Our subject areas range from finance to law, from technology to advertising, websites, certificates and references.

All texts are translated by experienced specialist translators of Indonesian into their mother tongues (Indonesian or German), as per the native speaker principle.

The Spread of Indonesian

The Indonesian language is the official and national language of Indonesia. It is spoken as a mother tongue by approximately 160 million people, and is a form of Malay which has been the commercial language of the archipelago for centuries. Both languages are individual languages due mostly to their differences in vocabulary, but also to the influences of different colonial rulers.

Indonesian and Malay belong to the Austronesian language family, and are often called the West Malayo-Polynesian languages.

This language family consists of approximately 700 different languages between Madagascar and the Easter Islands. In the Indonesian archipelago alone there are between 200 and 350 regional languages. The largest of these are Javanese, Sundanese and Madurese Mandouriya.

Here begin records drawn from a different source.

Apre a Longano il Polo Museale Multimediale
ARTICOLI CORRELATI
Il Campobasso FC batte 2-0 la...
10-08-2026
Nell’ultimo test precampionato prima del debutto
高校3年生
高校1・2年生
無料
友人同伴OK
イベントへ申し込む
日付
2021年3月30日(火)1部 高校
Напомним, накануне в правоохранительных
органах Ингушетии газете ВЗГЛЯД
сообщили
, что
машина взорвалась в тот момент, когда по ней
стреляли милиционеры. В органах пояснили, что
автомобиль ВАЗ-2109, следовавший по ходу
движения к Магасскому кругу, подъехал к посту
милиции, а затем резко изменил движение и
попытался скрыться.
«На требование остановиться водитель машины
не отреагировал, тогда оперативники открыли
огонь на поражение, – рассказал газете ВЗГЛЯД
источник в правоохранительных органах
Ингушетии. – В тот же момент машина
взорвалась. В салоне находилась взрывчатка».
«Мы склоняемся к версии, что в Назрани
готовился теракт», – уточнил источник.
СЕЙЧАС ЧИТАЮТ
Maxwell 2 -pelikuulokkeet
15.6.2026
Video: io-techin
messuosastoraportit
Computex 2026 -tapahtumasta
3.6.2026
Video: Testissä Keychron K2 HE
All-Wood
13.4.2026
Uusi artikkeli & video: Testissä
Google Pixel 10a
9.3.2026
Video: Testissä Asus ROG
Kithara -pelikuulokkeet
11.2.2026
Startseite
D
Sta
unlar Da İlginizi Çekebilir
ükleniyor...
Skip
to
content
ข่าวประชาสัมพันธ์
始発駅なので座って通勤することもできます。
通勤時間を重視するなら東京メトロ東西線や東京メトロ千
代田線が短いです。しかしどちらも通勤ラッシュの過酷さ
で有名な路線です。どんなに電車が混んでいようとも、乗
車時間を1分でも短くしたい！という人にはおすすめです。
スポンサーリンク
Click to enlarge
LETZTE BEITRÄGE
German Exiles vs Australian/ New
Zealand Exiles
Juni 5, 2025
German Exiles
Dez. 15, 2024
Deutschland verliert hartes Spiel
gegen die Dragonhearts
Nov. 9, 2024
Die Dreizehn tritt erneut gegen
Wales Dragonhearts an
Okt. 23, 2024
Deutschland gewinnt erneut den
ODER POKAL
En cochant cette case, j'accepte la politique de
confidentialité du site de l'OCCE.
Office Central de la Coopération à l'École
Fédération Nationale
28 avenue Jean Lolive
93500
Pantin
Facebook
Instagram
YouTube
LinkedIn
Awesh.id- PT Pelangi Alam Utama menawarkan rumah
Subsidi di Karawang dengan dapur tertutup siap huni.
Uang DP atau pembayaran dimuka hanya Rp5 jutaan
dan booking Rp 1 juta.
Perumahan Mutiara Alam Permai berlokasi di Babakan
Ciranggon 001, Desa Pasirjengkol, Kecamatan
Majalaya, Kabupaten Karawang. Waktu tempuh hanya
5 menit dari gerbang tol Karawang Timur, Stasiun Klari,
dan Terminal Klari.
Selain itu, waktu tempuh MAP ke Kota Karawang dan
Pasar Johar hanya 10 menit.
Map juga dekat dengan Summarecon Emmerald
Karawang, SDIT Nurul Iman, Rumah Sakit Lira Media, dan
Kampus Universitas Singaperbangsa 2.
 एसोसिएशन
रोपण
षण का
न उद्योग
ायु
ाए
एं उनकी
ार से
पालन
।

Outside of Indonesia, Indonesian is mainly spoken in Saudi Arabia, Singapore, the Netherlands and the USA.

The History of Indonesian

Indonesian has been shaped by numerous influences over the course of its development; 2000 years ago by Sanskrit, in the 13th Century by Arabic and from the 16th Century onwards by various European languages. At the beginning of the Netherlands’ colonial rule in the 19th Century a number of Dutch terms were adopted into Indonesian, and the Latin alphabet was introduced. After the end of colonial rule, even more words from the regional languages entered into the Indonesian vocabulary, especially from Javanese.

This is the main difference between Indonesian and Malay: Malay was exposed to many influences from India and was characterised more by Arabic. From the 14th Century, it was even mostly written in Arabic characters.

In 1945, Indonesian officially became the national language of Indonesia. It must be said, however, that Indonesian is actually the second language of the majority of Indonesians, with one of the many regional languages being the mother tongue. In schools, Indonesian was for a long time simply a compulsory subject while all other classes were taught in a regional language. Today, all education in Indonesian schools is carried out in Indonesian, although at home and in everyday life the regional languages are still usually the languages of choice.